This picture was way ahead of its time, both topically and stylistically. Serpico tells the true story of New York policeman Frank Serpico and his efforts to combat a highly corrupt NYPD in the 1960s and 1970s. Adapted from the Peter Mass book of the same name, the film features a gritty style that continues to influence cinema. After showing initial interest in Robert Redford, production opted to cast Al Pacino in the title role. Pacino was perhaps Hollywood’s hottest young actor due to his undeniable success as Michael Corleone the previous year.   

Serpico can be considered Al Pacino’s breakout role. It gave the burgeoning thespian a chance to prove his talents independent of the cultural phenomenon that was The Godfather. The critics took note. Al was rewarded for his extensive performance in Serpico with his second of nine career Oscar nominations. Earlier in the year, Pacino beat out Lemmon and Nicholson for the Best Actor in a Motion Picture (Drama) at the 1974 Golden Globe Awards.

• [Given records]

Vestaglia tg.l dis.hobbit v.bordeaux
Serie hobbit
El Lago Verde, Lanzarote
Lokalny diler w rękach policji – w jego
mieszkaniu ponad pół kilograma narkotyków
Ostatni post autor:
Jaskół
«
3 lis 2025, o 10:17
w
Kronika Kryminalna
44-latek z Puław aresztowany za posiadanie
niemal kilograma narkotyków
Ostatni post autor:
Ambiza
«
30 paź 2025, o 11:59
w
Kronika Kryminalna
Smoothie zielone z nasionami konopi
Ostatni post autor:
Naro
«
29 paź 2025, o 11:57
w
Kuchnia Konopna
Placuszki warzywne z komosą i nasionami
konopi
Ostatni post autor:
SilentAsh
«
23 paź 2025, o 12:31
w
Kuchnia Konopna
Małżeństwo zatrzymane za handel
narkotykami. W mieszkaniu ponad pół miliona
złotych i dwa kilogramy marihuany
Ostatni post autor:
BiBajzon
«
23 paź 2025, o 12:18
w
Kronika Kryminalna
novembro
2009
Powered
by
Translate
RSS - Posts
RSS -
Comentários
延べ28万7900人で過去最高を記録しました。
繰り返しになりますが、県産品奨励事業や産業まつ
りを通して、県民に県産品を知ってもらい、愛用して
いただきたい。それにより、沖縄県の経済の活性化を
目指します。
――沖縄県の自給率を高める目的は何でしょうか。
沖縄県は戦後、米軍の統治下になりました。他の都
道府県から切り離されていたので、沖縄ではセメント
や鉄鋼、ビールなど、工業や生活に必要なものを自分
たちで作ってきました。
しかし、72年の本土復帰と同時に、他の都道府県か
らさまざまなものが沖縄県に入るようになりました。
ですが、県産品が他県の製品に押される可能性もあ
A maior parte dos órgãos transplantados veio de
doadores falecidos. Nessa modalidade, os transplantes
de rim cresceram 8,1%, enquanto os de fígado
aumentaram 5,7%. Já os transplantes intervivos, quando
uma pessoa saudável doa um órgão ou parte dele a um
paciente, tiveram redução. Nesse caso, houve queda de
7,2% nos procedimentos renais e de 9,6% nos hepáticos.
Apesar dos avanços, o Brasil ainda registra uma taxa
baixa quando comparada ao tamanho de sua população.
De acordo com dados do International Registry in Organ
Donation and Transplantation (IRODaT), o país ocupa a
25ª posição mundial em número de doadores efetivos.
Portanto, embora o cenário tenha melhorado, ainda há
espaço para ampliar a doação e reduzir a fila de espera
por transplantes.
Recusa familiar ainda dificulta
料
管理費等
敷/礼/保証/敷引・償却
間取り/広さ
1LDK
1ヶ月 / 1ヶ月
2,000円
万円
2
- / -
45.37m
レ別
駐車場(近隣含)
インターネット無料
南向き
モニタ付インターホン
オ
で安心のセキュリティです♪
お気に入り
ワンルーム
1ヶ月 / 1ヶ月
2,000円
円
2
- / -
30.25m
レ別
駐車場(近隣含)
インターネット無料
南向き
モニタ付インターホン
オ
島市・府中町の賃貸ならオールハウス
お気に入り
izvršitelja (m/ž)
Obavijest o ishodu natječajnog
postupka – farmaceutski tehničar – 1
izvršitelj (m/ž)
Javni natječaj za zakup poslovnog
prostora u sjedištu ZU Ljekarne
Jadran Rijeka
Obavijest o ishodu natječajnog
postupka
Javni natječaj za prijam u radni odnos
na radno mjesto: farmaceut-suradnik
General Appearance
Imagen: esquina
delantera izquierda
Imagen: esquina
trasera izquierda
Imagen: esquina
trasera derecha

• [Exercise details]
Copy the passage about the film Serpico above word for word, in full.

• [Solution to this exercise]
This picture was way ahead of its time, both topically and stylistically. Serpico tells the true story of New York policeman Frank Serpico and his efforts to combat a highly corrupt NYPD in the 1960s and 1970s. Adapted from the Peter Mass book of the same name, the film features a gritty style that continues to influence cinema. After showing initial interest in Robert Redford, production opted to cast Al Pacino in the title role. Pacino was perhaps Hollywood’s hottest young actor due to his undeniable success as Michael Corleone the previous year.   

Serpico can be considered Al Pacino’s breakout role. It gave the burgeoning thespian a chance to prove his talents independent of the cultural phenomenon that was The Godfather. The critics took note. Al was rewarded for his extensive performance in Serpico with his second of nine career Oscar nominations. Earlier in the year, Pacino beat out Lemmon and Nicholson for the Best Actor in a Motion Picture (Drama) at the 1974 Golden Globe Awards.